--- Records supplied Enclosed Below ---

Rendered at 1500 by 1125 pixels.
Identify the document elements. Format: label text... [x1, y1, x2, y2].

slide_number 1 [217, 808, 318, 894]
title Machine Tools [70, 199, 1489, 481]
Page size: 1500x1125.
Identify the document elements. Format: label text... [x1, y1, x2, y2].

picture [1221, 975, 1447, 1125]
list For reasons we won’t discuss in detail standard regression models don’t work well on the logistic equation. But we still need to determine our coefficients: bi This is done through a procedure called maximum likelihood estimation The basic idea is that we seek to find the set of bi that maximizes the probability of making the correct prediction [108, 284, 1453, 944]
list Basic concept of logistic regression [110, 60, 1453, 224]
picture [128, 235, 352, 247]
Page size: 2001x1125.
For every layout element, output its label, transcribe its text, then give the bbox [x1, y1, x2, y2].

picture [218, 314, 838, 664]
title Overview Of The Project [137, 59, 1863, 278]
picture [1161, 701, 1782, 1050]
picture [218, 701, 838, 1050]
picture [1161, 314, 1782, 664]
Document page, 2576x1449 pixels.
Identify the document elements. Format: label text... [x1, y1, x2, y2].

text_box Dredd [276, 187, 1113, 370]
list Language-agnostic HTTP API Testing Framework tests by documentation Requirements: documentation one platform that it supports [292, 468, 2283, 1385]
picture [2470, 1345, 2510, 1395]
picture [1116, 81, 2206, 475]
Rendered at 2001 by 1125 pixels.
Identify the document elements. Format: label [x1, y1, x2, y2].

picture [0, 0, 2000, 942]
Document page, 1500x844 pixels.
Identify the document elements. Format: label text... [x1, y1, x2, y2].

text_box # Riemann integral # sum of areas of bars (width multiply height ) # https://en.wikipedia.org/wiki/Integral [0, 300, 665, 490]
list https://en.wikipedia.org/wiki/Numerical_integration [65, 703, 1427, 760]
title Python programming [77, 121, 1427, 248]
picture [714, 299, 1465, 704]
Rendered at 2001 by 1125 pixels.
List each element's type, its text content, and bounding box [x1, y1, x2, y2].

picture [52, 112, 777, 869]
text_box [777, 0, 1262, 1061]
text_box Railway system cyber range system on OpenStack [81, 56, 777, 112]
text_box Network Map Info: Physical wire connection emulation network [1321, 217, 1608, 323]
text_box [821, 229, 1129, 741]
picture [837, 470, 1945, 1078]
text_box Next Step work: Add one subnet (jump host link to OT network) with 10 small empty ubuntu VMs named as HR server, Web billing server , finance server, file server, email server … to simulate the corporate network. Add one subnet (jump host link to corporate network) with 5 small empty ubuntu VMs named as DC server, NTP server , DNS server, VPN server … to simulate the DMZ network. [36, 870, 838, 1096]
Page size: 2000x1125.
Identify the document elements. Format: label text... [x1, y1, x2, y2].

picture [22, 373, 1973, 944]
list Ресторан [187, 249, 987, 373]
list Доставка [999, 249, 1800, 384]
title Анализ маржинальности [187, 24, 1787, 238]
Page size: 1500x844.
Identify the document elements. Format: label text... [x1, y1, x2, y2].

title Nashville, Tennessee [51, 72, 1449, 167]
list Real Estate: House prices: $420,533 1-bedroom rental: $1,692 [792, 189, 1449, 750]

--- End of Enclosed Records supplied ---

**Try it**.
Transcribe the full set of records precisely.

**Answer to the problem**.
Rendered at 1500 by 1125 pixels.
Identify the document elements. Format: label text... [x1, y1, x2, y2].

slide_number 1 [217, 808, 318, 894]
title Machine Tools [70, 199, 1489, 481]
Page size: 1500x1125.
Identify the document elements. Format: label text... [x1, y1, x2, y2].

picture [1221, 975, 1447, 1125]
list For reasons we won’t discuss in detail standard regression models don’t work well on the logistic equation. But we still need to determine our coefficients: bi This is done through a procedure called maximum likelihood estimation The basic idea is that we seek to find the set of bi that maximizes the probability of making the correct prediction [108, 284, 1453, 944]
list Basic concept of logistic regression [110, 60, 1453, 224]
picture [128, 235, 352, 247]
Page size: 2001x1125.
For every layout element, output its label, transcribe its text, then give the bbox [x1, y1, x2, y2].

picture [218, 314, 838, 664]
title Overview Of The Project [137, 59, 1863, 278]
picture [1161, 701, 1782, 1050]
picture [218, 701, 838, 1050]
picture [1161, 314, 1782, 664]
Document page, 2576x1449 pixels.
Identify the document elements. Format: label text... [x1, y1, x2, y2].

text_box Dredd [276, 187, 1113, 370]
list Language-agnostic HTTP API Testing Framework tests by documentation Requirements: documentation one platform that it supports [292, 468, 2283, 1385]
picture [2470, 1345, 2510, 1395]
picture [1116, 81, 2206, 475]
Rendered at 2001 by 1125 pixels.
Identify the document elements. Format: label [x1, y1, x2, y2].

picture [0, 0, 2000, 942]
Document page, 1500x844 pixels.
Identify the document elements. Format: label text... [x1, y1, x2, y2].

text_box # Riemann integral # sum of areas of bars (width multiply height ) # https://en.wikipedia.org/wiki/Integral [0, 300, 665, 490]
list https://en.wikipedia.org/wiki/Numerical_integration [65, 703, 1427, 760]
title Python programming [77, 121, 1427, 248]
picture [714, 299, 1465, 704]
Rendered at 2001 by 1125 pixels.
List each element's type, its text content, and bounding box [x1, y1, x2, y2].

picture [52, 112, 777, 869]
text_box [777, 0, 1262, 1061]
text_box Railway system cyber range system on OpenStack [81, 56, 777, 112]
text_box Network Map Info: Physical wire connection emulation network [1321, 217, 1608, 323]
text_box [821, 229, 1129, 741]
picture [837, 470, 1945, 1078]
text_box Next Step work: Add one subnet (jump host link to OT network) with 10 small empty ubuntu VMs named as HR server, Web billing server , finance server, file server, email server … to simulate the corporate network. Add one subnet (jump host link to corporate network) with 5 small empty ubuntu VMs named as DC server, NTP server , DNS server, VPN server … to simulate the DMZ network. [36, 870, 838, 1096]
Page size: 2000x1125.
Identify the document elements. Format: label text... [x1, y1, x2, y2].

picture [22, 373, 1973, 944]
list Ресторан [187, 249, 987, 373]
list Доставка [999, 249, 1800, 384]
title Анализ маржинальности [187, 24, 1787, 238]
Page size: 1500x844.
Identify the document elements. Format: label text... [x1, y1, x2, y2].

title Nashville, Tennessee [51, 72, 1449, 167]
list Real Estate: House prices: $420,533 1-bedroom rental: $1,692 [792, 189, 1449, 750]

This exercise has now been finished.